I've had a love affair with The Importance of Being Earnest since I was in college and appeared in a student-directed production of Ernest in Love, a flawed but charming musical based on Oscar Wilde's delightful send-up of Victorian societal conventions. For me, the show has always held an irresistible fascination, representing a perfect little world of genuinely clueless people, who nonetheless firmly believe every last utterance that issues forth from their convention-addled little brains.
Pulling off the feat of creating Wilde's ridiculous world requires a firm directorial hand. Such direction was sorely lacking from the most recent film version of Earnest, and somewhat uneven in the recent Off-Broadway revival of Ernest in Love.
Alas, the same can be said for the current Broadway revival of The Importance of Being Earnest, although I do get the sense that I'm in the minority here. The production truly comes alive whenever Brian Bedford is on stage. Bedford gives a truly virtuoso comic performance here as that fabulous Gorgon, Lady Bracknell. He embodies her heart and soul, bringing to the role a delightful sense of pomposity, wringing humor from even the most seemingly mundane of Wilde's rejoinders.
But, as often happens when actors helm productions in which they star, Bedford the director hasn't fully succeeded in bringing all of his fellow actors into the same Wildean world. The cast is sublimely talented to a person, but they all seem to be acting in different productions. Truthfully, each of those productions would likely be a delight to witness, but somehow those worlds don't combine into the heady and intoxicating concoction that the play has the potential to be.
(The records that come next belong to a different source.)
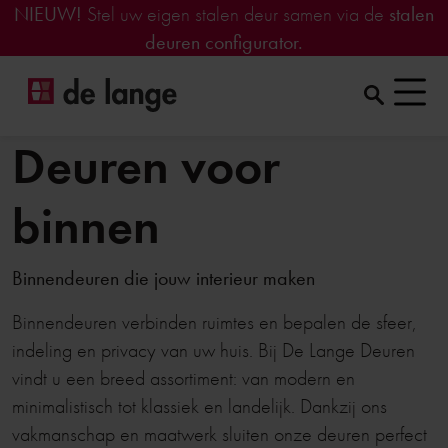
NIEUW!
Stel uw eigen stalen deur samen via de
stalen
deuren configurator.
Deuren voor
binnen
Binnendeuren die jouw interieur maken
Binnendeuren verbinden ruimtes en bepalen de sfeer,
indeling en privacy van uw huis. Bij De Lange Deuren
vindt u een breed assortiment: van modern en
minimalistisch tot klassiek en landelijk. Dankzij ons
vakmanschap en maatwerk sluiten onze deuren perfect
The disparate styles present in the three central scene partnerships in the show embody a good deal of what's missing from the show. In the central role of Algernon, Santino Fontana is full of puckish charm and impish delight. It makes me sort of sad I missed him in last season's short-lived Brighton Beach Memoirs. But David Furr as Jack Worthing, seems to be in a completely different world from that of Fontana, which throws off the rhythm of their many scenes together. Furr is forced when Fontana is effortless, and it robs their scenes of comedic momentum.
Likewise mismatched are Charlotte Parry as Cecily Cardew and Sara Topham as Gwendolyn Fairfax. Again, we have Topham's twinkling, easy charm with Parry's more studied vacuousness which produces a very similar plodding nature to scenes that should ideally brim with effervescence.
As if on cue, we have yet another discordant couple in Dana Ivey as Miss Prism and Paxton Whitehead as Reverend Chasuble. Ivey would seem to be perfect for the role, but here eschews her more typical intense underplaying for a melodramatic style that would seem more at home in a Restoration comedy. Whitehead's style seems a bit more appropriate to the piece at hand, giving Chasuble an arch yet restrained countenance that the rest of the cast could have greatly benefited from.
Again, I would seem to be alone in finding fault with this production, because just today we heard the announcement that the show has been extended a whopping 17 weeks, through July 3rd. (A move that has prompted the Roundabout to shift its upcoming production of the intriguing new musical The People in the Picture, starring the marvelous Donna Murphy, to the Studio 54.) Despite my quibbles, the production is well worth seeing. I just really wish it had been more enchanting, and less of a slog.